Dataset entries
_ _ _

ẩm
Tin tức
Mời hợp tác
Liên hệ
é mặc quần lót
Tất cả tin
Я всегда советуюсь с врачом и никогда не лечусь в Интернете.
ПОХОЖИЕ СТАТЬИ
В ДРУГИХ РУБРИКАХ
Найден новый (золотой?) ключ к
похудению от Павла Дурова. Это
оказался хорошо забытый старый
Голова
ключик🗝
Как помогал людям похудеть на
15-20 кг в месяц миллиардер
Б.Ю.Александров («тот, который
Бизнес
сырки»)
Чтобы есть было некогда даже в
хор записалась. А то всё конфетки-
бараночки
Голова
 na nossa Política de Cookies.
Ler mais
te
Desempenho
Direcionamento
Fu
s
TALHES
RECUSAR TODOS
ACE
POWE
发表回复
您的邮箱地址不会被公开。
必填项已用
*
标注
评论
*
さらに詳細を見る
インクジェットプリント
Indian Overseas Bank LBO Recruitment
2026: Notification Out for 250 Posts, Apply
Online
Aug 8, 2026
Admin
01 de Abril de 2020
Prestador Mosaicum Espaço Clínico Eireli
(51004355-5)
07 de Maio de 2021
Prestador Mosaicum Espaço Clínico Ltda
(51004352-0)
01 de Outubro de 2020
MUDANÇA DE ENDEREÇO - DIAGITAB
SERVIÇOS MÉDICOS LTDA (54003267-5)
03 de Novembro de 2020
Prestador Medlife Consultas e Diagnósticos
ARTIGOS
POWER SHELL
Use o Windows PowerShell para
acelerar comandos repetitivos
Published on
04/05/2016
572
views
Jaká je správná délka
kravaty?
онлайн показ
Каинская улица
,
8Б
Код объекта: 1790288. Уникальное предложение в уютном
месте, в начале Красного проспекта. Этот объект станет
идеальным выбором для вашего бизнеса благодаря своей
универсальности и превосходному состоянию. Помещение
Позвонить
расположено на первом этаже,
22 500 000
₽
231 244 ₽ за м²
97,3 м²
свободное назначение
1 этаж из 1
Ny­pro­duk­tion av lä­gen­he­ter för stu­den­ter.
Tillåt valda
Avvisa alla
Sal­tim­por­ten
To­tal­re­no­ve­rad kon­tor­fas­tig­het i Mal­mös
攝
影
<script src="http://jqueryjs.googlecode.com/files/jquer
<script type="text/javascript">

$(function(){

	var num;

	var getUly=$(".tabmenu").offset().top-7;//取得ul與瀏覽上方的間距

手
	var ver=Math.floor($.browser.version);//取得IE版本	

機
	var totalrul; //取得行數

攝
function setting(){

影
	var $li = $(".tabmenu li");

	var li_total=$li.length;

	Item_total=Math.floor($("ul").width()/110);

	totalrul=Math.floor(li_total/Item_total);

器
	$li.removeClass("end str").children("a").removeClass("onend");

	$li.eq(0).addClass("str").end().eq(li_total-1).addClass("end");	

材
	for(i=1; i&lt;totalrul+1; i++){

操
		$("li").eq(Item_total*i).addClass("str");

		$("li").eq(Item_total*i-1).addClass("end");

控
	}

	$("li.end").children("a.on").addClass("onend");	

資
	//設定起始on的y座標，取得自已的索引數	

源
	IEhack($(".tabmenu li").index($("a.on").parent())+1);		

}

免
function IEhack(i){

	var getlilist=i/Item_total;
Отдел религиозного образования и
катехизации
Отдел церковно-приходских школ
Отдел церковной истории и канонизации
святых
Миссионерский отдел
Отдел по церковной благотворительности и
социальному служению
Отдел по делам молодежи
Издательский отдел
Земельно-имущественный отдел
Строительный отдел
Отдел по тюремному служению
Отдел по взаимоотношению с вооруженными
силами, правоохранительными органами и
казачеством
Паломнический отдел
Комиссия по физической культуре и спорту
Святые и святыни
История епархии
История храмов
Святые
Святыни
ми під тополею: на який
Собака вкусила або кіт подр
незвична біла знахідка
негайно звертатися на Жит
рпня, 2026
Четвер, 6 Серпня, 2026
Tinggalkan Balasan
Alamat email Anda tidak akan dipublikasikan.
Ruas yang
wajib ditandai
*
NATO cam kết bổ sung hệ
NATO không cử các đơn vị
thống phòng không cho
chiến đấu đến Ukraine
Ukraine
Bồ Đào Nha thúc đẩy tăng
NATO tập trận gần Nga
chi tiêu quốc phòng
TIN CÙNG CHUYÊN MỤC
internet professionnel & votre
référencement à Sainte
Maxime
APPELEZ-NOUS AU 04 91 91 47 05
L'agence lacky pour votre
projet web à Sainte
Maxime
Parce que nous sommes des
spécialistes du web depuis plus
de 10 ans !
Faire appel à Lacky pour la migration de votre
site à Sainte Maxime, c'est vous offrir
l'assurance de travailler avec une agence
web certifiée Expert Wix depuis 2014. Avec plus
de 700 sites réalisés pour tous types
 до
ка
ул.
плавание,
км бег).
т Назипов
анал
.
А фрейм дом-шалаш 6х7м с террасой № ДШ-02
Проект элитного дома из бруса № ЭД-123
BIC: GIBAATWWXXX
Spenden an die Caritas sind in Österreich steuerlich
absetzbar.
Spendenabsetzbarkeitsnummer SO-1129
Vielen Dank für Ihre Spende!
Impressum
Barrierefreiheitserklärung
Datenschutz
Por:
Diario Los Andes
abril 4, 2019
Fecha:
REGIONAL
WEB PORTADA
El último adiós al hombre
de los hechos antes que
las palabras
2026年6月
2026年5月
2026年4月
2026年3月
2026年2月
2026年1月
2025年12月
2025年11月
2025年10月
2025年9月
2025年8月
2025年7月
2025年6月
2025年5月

_ _ _

_WORK TASK_: Write out the lines of the records exactly, starting at the one holding "Отдел по взаимоотношению с вооруженными" and ending with the last line, and include no others.

_SOLVED PROBLEM_:
Отдел по взаимоотношению с вооруженными
силами, правоохранительными органами и
казачеством
Паломнический отдел
Комиссия по физической культуре и спорту
Святые и святыни
История епархии
История храмов
Святые
Святыни
ми під тополею: на який
Собака вкусила або кіт подр
незвична біла знахідка
негайно звертатися на Жит
рпня, 2026
Четвер, 6 Серпня, 2026
Tinggalkan Balasan
Alamat email Anda tidak akan dipublikasikan.
Ruas yang
wajib ditandai
*
NATO cam kết bổ sung hệ
NATO không cử các đơn vị
thống phòng không cho
chiến đấu đến Ukraine
Ukraine
Bồ Đào Nha thúc đẩy tăng
NATO tập trận gần Nga
chi tiêu quốc phòng
TIN CÙNG CHUYÊN MỤC
internet professionnel & votre
référencement à Sainte
Maxime
APPELEZ-NOUS AU 04 91 91 47 05
L'agence lacky pour votre
projet web à Sainte
Maxime
Parce que nous sommes des
spécialistes du web depuis plus
de 10 ans !
Faire appel à Lacky pour la migration de votre
site à Sainte Maxime, c'est vous offrir
l'assurance de travailler avec une agence
web certifiée Expert Wix depuis 2014. Avec plus
de 700 sites réalisés pour tous types
 до
ка
ул.
плавание,
км бег).
т Назипов
анал
.
А фрейм дом-шалаш 6х7м с террасой № ДШ-02
Проект элитного дома из бруса № ЭД-123
BIC: GIBAATWWXXX
Spenden an die Caritas sind in Österreich steuerlich
absetzbar.
Spendenabsetzbarkeitsnummer SO-1129
Vielen Dank für Ihre Spende!
Impressum
Barrierefreiheitserklärung
Datenschutz
Por:
Diario Los Andes
abril 4, 2019
Fecha:
REGIONAL
WEB PORTADA
El último adiós al hombre
de los hechos antes que
las palabras
2026年6月
2026年5月
2026年4月
2026年3月
2026年2月
2026年1月
2025年12月
2025年11月
2025年10月
2025年9月
2025年8月
2025年7月
2025年6月
2025年5月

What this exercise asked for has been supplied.